Dark net let you know that American TV has no imagination

From drugs and guns to the $100000 registered permanent residence in China, criminals can easily change their identities when they think of watching American dramas before, thus hiding in the crowd and dealing with the police. All kinds of delicate details and easy to get forged documents make people enjoy themselves. I'm not aware that I admire the wonderful descriptions of various cyber crimes in American dramas. I always admire the imagination of directors and screenwriters, and I can design such novel and exciting plots.

(story of card house)

In the face of the real dark network, in the black market with the network, looking at the "crime" of being sold at a price, I realized that they didn't imagine anything, or even write it.

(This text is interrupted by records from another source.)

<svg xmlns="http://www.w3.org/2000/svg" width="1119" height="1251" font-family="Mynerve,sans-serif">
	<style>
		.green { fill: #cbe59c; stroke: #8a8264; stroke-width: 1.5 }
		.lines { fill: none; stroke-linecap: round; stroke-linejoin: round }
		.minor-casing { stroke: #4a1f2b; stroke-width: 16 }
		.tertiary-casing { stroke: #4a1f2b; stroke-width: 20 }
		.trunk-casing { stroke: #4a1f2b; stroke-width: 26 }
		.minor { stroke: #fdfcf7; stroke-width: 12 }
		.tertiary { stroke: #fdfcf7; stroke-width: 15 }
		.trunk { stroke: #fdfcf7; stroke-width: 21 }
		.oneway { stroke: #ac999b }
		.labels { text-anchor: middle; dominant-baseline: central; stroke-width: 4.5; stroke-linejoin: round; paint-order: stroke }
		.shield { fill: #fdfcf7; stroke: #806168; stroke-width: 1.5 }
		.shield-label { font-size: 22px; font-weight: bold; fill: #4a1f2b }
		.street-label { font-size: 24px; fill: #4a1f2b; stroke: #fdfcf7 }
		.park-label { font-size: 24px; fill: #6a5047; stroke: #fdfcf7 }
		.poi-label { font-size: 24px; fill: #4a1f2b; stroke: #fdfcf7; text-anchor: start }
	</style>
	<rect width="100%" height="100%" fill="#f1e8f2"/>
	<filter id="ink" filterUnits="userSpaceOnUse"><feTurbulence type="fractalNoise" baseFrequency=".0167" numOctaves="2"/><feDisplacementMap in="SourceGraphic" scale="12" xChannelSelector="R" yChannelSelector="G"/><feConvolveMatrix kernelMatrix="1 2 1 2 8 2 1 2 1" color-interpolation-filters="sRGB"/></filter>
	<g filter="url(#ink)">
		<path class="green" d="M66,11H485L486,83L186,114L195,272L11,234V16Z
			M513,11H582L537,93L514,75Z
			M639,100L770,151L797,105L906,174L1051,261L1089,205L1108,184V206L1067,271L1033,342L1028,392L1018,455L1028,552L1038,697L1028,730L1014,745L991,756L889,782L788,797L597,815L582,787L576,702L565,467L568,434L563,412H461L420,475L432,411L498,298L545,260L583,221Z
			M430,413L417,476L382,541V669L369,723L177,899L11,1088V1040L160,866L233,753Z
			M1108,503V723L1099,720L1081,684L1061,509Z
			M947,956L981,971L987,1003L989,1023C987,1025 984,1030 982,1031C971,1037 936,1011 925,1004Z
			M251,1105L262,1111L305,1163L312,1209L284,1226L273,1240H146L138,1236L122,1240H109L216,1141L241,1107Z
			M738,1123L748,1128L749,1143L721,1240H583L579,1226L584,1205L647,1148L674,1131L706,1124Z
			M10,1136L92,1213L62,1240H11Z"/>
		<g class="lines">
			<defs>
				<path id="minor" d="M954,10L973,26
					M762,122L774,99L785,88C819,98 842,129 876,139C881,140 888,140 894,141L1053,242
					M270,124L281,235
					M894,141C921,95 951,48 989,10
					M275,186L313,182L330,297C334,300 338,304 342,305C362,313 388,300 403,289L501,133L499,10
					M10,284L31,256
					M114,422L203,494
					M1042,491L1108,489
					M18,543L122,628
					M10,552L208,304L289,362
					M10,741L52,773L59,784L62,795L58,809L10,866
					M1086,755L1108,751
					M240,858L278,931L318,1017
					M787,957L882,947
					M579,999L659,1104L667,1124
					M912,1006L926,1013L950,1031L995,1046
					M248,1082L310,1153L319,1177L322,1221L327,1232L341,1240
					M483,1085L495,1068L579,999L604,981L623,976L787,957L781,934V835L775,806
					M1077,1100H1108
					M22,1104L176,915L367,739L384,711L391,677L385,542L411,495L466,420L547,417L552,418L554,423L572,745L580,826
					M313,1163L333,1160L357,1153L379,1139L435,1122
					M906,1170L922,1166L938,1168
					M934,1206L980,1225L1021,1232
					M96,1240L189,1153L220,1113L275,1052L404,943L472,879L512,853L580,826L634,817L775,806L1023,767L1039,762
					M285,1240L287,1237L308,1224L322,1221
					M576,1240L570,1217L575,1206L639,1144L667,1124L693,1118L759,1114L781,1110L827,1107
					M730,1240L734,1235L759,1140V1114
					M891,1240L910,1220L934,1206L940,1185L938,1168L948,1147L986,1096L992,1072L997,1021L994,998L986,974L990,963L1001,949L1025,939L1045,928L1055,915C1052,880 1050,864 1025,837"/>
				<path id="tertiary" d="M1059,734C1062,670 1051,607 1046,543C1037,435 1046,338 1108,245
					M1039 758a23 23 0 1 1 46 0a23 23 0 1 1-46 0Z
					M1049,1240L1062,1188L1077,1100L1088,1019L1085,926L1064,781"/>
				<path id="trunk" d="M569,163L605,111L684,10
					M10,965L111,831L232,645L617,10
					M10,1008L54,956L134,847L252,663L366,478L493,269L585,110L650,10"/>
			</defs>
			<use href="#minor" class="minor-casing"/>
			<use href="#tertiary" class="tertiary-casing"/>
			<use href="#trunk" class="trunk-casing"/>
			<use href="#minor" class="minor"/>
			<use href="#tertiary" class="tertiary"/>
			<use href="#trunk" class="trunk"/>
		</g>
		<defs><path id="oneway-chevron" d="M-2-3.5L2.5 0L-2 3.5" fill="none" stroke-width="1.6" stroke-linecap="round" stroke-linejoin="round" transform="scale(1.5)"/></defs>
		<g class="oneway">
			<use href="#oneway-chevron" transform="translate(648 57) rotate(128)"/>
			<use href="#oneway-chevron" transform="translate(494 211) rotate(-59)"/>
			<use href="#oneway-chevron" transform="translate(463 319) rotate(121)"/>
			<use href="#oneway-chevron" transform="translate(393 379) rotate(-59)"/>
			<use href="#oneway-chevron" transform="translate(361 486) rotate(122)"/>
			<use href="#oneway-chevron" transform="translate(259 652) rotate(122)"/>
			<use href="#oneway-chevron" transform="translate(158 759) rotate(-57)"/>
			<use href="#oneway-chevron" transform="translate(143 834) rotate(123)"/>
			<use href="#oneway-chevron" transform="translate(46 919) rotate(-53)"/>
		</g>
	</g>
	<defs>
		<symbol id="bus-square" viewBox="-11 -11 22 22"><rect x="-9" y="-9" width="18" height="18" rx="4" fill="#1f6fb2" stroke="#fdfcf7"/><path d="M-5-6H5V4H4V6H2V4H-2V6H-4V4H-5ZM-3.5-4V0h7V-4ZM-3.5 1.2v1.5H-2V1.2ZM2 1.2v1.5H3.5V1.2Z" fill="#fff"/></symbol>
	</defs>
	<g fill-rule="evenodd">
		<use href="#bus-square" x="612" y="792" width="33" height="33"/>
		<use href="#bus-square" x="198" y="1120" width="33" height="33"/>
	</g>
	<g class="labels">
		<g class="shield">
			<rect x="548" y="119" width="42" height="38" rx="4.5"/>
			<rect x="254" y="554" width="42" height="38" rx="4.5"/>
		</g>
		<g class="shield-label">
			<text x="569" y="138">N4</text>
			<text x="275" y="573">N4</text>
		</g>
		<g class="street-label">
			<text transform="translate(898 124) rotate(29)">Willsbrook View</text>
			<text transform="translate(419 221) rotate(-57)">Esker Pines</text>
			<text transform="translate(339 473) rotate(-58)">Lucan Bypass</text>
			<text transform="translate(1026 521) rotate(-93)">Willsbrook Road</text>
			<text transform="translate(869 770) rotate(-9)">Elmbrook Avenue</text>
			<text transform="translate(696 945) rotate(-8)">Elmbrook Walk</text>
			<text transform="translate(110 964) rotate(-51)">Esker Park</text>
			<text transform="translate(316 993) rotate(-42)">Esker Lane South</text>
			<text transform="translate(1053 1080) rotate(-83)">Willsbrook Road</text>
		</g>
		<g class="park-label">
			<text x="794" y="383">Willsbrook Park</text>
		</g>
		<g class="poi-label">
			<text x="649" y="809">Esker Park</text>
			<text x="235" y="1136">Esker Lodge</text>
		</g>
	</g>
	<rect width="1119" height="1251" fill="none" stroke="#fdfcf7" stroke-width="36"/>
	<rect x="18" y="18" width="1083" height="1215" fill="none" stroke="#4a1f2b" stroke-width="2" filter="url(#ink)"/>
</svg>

Cruel joy will bring about cruel results

The dark net is indeed unique, which makes me open my eyes, but too much ugliness and filth has exceeded the scope of curiosity hunting. If you want to taste something fresh and find something exciting, you don't have to spend a lot of time looking for the entrance of dark net. It is said that some people have a mental breakdown due to their long-term addiction to the Internet

Although the dark network has enjoyed a high degree of concealment, but with the rapid development of technology today, these dark industries lurking in the deep layer of the network are no longer safe. It is a good example that the so-called "drug eBay" Silk Road collapsed suddenly.

Quoting Shakespeare's famous saying: "cruel joy will bring cruel ending.".